Atlas comprises 13 found photographs in frames, installed in a six-foot-wide circle on the wall; each image shows a person performing a handstand outdoors, with the horizon visible in the background. The pictures have been arranged so each pair of outstretched hands faces toward the circle’s center and the horizons are roughly lined up, giving the impression of the team holding up the earth as mythological Atlas was said to. It is refreshing to see a group of people working together to support the planet. At a glance, the tone of Atlas seems optimistic. But is it? Each actor is pushing himself away from the ground for his own egocentric reasons; he is unaware of anyone else in Molloy’s neighboring pictures. In Atlas, heads of state are no more than showmen. Consider the political stalemates—domestically and internationally—not only of today but of the last 50 years, while scientists have been sounding an increasingly urgent alarm for the impending climate catastrophe. Congress has been unable to pass legislation that will ensure we limit warming to 1.5 degrees Celsius beyond pre-industrial levels. Do the grand pronouncements from the annual UN Climate Change Conference add up to measurable progress?

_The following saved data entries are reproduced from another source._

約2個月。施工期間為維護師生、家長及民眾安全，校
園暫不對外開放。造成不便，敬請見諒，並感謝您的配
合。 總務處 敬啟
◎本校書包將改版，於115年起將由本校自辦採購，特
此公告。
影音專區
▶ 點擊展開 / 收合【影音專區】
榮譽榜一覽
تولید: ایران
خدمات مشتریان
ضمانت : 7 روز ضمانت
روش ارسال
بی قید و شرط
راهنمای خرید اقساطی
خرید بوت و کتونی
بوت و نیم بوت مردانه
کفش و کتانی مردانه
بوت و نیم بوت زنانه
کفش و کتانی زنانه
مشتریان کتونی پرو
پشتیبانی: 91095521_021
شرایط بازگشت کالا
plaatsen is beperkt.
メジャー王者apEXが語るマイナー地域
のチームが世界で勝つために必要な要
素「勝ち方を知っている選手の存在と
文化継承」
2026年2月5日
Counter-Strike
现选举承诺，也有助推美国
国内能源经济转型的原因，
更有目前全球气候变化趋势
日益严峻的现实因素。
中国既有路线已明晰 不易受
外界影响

Our world is becoming more polarized as objective facts are being superseded by personalized realities fed to us by algorithm. Democracy is in decline; neo-authoritarianism and isolationism are on the rise—at this moment when we are finally beginning to understand the costs of two decades of reaping the pleasures, conveniences, and profits of an increasingly interconnected, globalized information economy. Is finding common ground and figuring out how to work together—solving global problems as a global community—not the best way forward? As producer Laine Kaplan-Levenson recently observed on NPR’s Throughline, “Our new normal is full of constant instability. The future feels like a swerving car on a narrow road with no guardrail, flirting with the edge of a cliff.” We might do well to take a page out of Tom Molloy’s book, putting our phones down—for just a moment—to have a closer look at how even our most mundane actions are helping shape the world we will be leaving for our children.

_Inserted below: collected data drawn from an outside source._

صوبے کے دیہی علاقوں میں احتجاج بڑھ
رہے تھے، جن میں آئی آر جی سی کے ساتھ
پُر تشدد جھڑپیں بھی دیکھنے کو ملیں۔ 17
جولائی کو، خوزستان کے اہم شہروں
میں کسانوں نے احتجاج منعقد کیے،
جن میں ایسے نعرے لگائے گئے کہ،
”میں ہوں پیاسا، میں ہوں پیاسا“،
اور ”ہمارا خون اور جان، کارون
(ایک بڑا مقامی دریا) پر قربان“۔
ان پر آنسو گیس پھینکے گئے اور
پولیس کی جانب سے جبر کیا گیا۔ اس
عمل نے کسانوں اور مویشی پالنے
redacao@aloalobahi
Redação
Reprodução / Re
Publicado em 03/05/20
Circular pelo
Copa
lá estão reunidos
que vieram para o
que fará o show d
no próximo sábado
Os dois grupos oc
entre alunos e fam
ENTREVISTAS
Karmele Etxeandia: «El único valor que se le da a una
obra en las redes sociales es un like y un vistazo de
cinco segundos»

Tom Molloy was born in 1964 in Ireland and lives and works in France. He has had solo exhibitions at institutions including the Aldrich Museum (Connecticut), FLAG Art Foundation (New York), and Garter Lane Arts Center (Ireland). He was included in the 2013 Moscow Biennale and the 2011 Sharjah Biennial (United Arab Emirates). His work is included in the permanent collections of the Blanton Museum of Art (Austin), FLAG Art Foundation, Fondazione Spinola Banna per l’Arte (Turin), Irish Museum of Modern Art (Dublin), National Self-Portrait Collection (Ireland), Princeton University Art Museum (New Jersey), and Zabludowicz Collection (London).